The Lyme Disease Stakes
The reason tick bites send so many people to the ER is not the bite itself — it is what the bite might carry. Lyme disease, caused by bacteria spread through blacklegged tick bites, is notoriously hard to diagnose and treat once it advances. The CDC estimates roughly 476,000 Americans receive treatment for Lyme disease each year. That number already reflects a massive public health burden. A tick season running significantly above normal in the spring could push those treatment numbers even higher by late summer.
A Fair Warning About the Data
The CDC has labeled 2026 figures as preliminary, meaning the numbers could shift as more complete data comes in. It is also unclear whether the upward trend will hold through May, which is historically the peak month for tick-bite ER visits. Those are honest caveats worth knowing. But preliminary does not mean wrong. The direction of the data is consistent, the regional patterns match what experts on the ground are seeing, and the underlying tick counts from state labs back it up.

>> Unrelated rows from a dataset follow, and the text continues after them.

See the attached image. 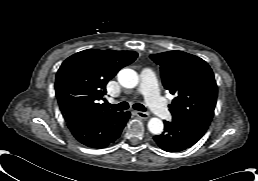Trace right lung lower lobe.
<instances>
[{"instance_id":"98d812e1","label":"right lung lower lobe","mask_w":258,"mask_h":181,"mask_svg":"<svg viewBox=\"0 0 258 181\" xmlns=\"http://www.w3.org/2000/svg\"><path fill=\"white\" fill-rule=\"evenodd\" d=\"M129 117L130 112H118L105 118L87 117L67 125L80 143L92 148H105L120 136Z\"/></svg>"}]
</instances>
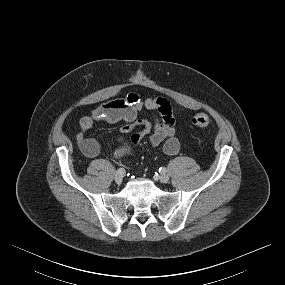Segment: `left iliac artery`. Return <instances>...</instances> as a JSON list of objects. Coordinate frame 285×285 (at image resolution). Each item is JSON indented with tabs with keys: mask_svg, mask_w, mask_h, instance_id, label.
<instances>
[{
	"mask_svg": "<svg viewBox=\"0 0 285 285\" xmlns=\"http://www.w3.org/2000/svg\"><path fill=\"white\" fill-rule=\"evenodd\" d=\"M159 172H160L161 174L166 173V172H167V169H166L165 167H161V168H159Z\"/></svg>",
	"mask_w": 285,
	"mask_h": 285,
	"instance_id": "44dca946",
	"label": "left iliac artery"
}]
</instances>
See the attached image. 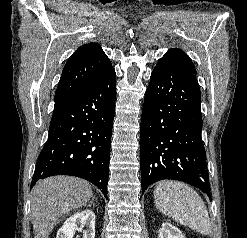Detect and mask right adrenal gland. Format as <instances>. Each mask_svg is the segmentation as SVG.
I'll return each instance as SVG.
<instances>
[{"mask_svg":"<svg viewBox=\"0 0 247 238\" xmlns=\"http://www.w3.org/2000/svg\"><path fill=\"white\" fill-rule=\"evenodd\" d=\"M93 200H94V197H93V199H92V201H91V204L89 205L90 207L93 205V204H92Z\"/></svg>","mask_w":247,"mask_h":238,"instance_id":"right-adrenal-gland-1","label":"right adrenal gland"}]
</instances>
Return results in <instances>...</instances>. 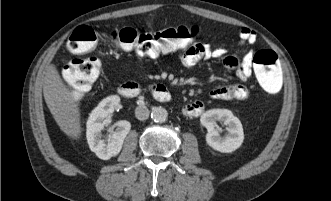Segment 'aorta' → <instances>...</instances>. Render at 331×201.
Instances as JSON below:
<instances>
[{
  "instance_id": "obj_1",
  "label": "aorta",
  "mask_w": 331,
  "mask_h": 201,
  "mask_svg": "<svg viewBox=\"0 0 331 201\" xmlns=\"http://www.w3.org/2000/svg\"><path fill=\"white\" fill-rule=\"evenodd\" d=\"M168 113L163 107H154L151 111V118L155 122H164L167 119Z\"/></svg>"
}]
</instances>
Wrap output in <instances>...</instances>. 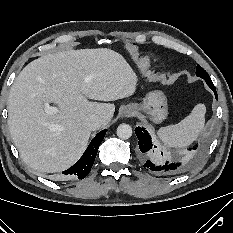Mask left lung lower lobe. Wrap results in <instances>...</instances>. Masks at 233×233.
<instances>
[{
	"label": "left lung lower lobe",
	"mask_w": 233,
	"mask_h": 233,
	"mask_svg": "<svg viewBox=\"0 0 233 233\" xmlns=\"http://www.w3.org/2000/svg\"><path fill=\"white\" fill-rule=\"evenodd\" d=\"M201 78L206 81L207 85L213 90L214 94H216V88L213 82L210 80L209 75L202 76ZM135 133L139 139L138 143L140 151L147 156L144 163V168L156 174L170 175L176 172L177 168L179 167V163L164 161L162 159L163 152L160 153L157 147L152 144L151 137L145 128L137 127L135 128ZM193 149H196V147H193ZM188 150L191 151V148Z\"/></svg>",
	"instance_id": "obj_1"
}]
</instances>
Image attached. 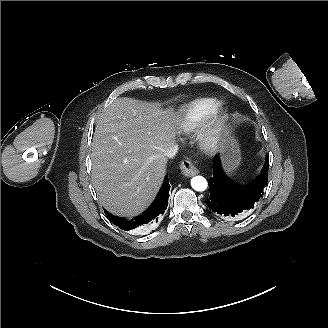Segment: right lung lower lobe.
<instances>
[{"instance_id": "98d812e1", "label": "right lung lower lobe", "mask_w": 328, "mask_h": 328, "mask_svg": "<svg viewBox=\"0 0 328 328\" xmlns=\"http://www.w3.org/2000/svg\"><path fill=\"white\" fill-rule=\"evenodd\" d=\"M169 190L170 185L168 175H166L156 199L142 214L131 219L115 216L106 211L105 214L108 215V218L113 222V224L122 230L129 231L133 229H143L148 226V224L157 222L161 214H163L164 210L168 206Z\"/></svg>"}]
</instances>
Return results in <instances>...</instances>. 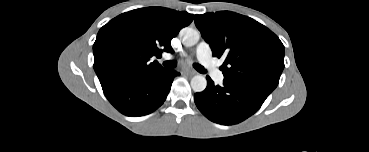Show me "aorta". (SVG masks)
Instances as JSON below:
<instances>
[{"label":"aorta","instance_id":"1","mask_svg":"<svg viewBox=\"0 0 369 152\" xmlns=\"http://www.w3.org/2000/svg\"><path fill=\"white\" fill-rule=\"evenodd\" d=\"M183 45L187 47L194 46L199 41V32L193 28L186 27L180 31ZM207 80L203 75H195L191 79V87L195 92H202L206 89Z\"/></svg>","mask_w":369,"mask_h":152}]
</instances>
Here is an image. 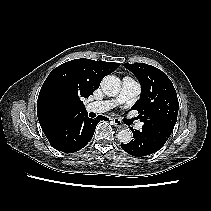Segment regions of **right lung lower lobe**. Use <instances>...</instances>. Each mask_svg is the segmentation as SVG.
<instances>
[{
  "label": "right lung lower lobe",
  "mask_w": 211,
  "mask_h": 211,
  "mask_svg": "<svg viewBox=\"0 0 211 211\" xmlns=\"http://www.w3.org/2000/svg\"><path fill=\"white\" fill-rule=\"evenodd\" d=\"M99 120H108V118L98 116L96 119H91L87 117V113L70 114L59 118L43 132L55 149L73 153L88 144Z\"/></svg>",
  "instance_id": "right-lung-lower-lobe-1"
}]
</instances>
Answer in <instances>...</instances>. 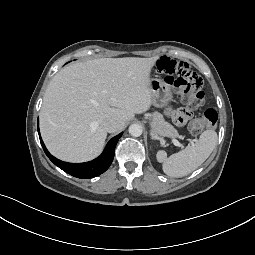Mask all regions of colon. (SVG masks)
<instances>
[{
    "mask_svg": "<svg viewBox=\"0 0 255 255\" xmlns=\"http://www.w3.org/2000/svg\"><path fill=\"white\" fill-rule=\"evenodd\" d=\"M156 69L166 75V80L182 89V98L189 108H195L204 102L205 93L202 89V78L186 62L168 57H162L156 65ZM218 119L217 112L206 109L195 117L189 124V130L193 134H199L204 129L213 127Z\"/></svg>",
    "mask_w": 255,
    "mask_h": 255,
    "instance_id": "obj_1",
    "label": "colon"
}]
</instances>
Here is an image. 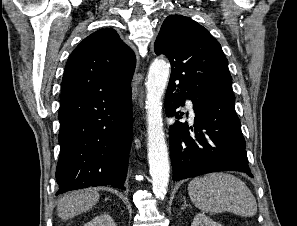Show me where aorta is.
<instances>
[{"instance_id": "1", "label": "aorta", "mask_w": 297, "mask_h": 226, "mask_svg": "<svg viewBox=\"0 0 297 226\" xmlns=\"http://www.w3.org/2000/svg\"><path fill=\"white\" fill-rule=\"evenodd\" d=\"M169 64L156 59L152 62L146 83V109L148 116V161L152 177L153 192L163 199L169 183L168 150L163 132L162 96L168 77Z\"/></svg>"}]
</instances>
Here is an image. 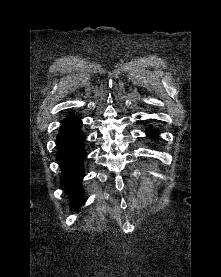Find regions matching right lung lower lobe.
Returning a JSON list of instances; mask_svg holds the SVG:
<instances>
[{"label":"right lung lower lobe","instance_id":"right-lung-lower-lobe-1","mask_svg":"<svg viewBox=\"0 0 221 277\" xmlns=\"http://www.w3.org/2000/svg\"><path fill=\"white\" fill-rule=\"evenodd\" d=\"M81 120L68 116L63 122L57 137V161L62 168L61 183L71 196L72 208L82 202L81 182L84 176L83 161L85 135L81 131Z\"/></svg>","mask_w":221,"mask_h":277}]
</instances>
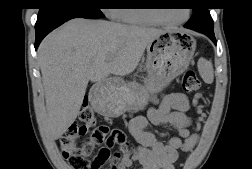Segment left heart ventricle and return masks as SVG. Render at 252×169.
<instances>
[{
  "mask_svg": "<svg viewBox=\"0 0 252 169\" xmlns=\"http://www.w3.org/2000/svg\"><path fill=\"white\" fill-rule=\"evenodd\" d=\"M159 15L167 20L178 21L184 18L185 11L184 9H171L162 11Z\"/></svg>",
  "mask_w": 252,
  "mask_h": 169,
  "instance_id": "b2bd125f",
  "label": "left heart ventricle"
}]
</instances>
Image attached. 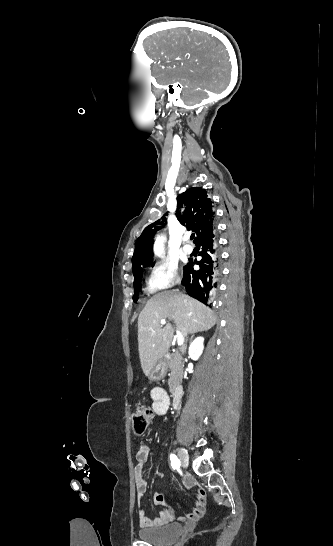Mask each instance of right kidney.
<instances>
[{"label": "right kidney", "instance_id": "1", "mask_svg": "<svg viewBox=\"0 0 333 546\" xmlns=\"http://www.w3.org/2000/svg\"><path fill=\"white\" fill-rule=\"evenodd\" d=\"M203 342H204V338L203 337H198L197 339H195L190 347H189V356L191 359L193 360H198L200 355L202 354V351L204 349V345H203Z\"/></svg>", "mask_w": 333, "mask_h": 546}]
</instances>
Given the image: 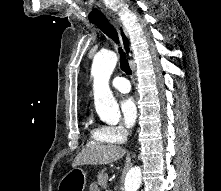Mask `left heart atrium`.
<instances>
[{"instance_id":"39dd6f15","label":"left heart atrium","mask_w":221,"mask_h":191,"mask_svg":"<svg viewBox=\"0 0 221 191\" xmlns=\"http://www.w3.org/2000/svg\"><path fill=\"white\" fill-rule=\"evenodd\" d=\"M120 107L125 125L128 128L133 127L138 116V109L135 98L132 96H126L122 99Z\"/></svg>"}]
</instances>
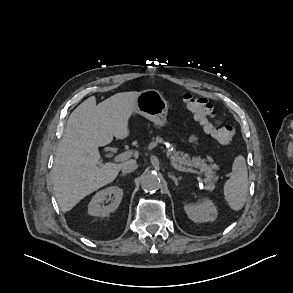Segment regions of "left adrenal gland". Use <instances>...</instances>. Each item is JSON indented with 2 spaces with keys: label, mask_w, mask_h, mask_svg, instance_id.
I'll list each match as a JSON object with an SVG mask.
<instances>
[{
  "label": "left adrenal gland",
  "mask_w": 293,
  "mask_h": 293,
  "mask_svg": "<svg viewBox=\"0 0 293 293\" xmlns=\"http://www.w3.org/2000/svg\"><path fill=\"white\" fill-rule=\"evenodd\" d=\"M168 176L174 181L175 185L178 186V180L181 179V177L176 178L175 176L168 174Z\"/></svg>",
  "instance_id": "obj_1"
}]
</instances>
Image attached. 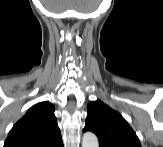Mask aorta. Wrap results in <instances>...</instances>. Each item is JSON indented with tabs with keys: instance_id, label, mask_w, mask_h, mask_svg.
Masks as SVG:
<instances>
[{
	"instance_id": "1",
	"label": "aorta",
	"mask_w": 163,
	"mask_h": 147,
	"mask_svg": "<svg viewBox=\"0 0 163 147\" xmlns=\"http://www.w3.org/2000/svg\"><path fill=\"white\" fill-rule=\"evenodd\" d=\"M99 142L96 135L92 132H86L83 135L82 147H98Z\"/></svg>"
}]
</instances>
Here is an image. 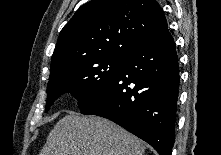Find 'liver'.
Masks as SVG:
<instances>
[{"mask_svg": "<svg viewBox=\"0 0 221 155\" xmlns=\"http://www.w3.org/2000/svg\"><path fill=\"white\" fill-rule=\"evenodd\" d=\"M141 140L115 123L70 113L47 137L40 155H143Z\"/></svg>", "mask_w": 221, "mask_h": 155, "instance_id": "obj_1", "label": "liver"}]
</instances>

What You Should Do Right Now
Check yourself and your kids after any time outdoors — hiking, gardening, or even sitting in a grassy yard. Wear light-colored clothing so ticks are easier to spot. Tuck pants into socks in wooded areas. If you find a tick, remove it with fine-tipped tweezers, pulling straight out without twisting. Save the tick in a sealed bag so a doctor can identify it if symptoms develop. If you live in a Lyme-heavy region and a tick was attached for more than 24 hours, see a doctor promptly — a single dose of doxycycline can prevent Lyme disease from progressing.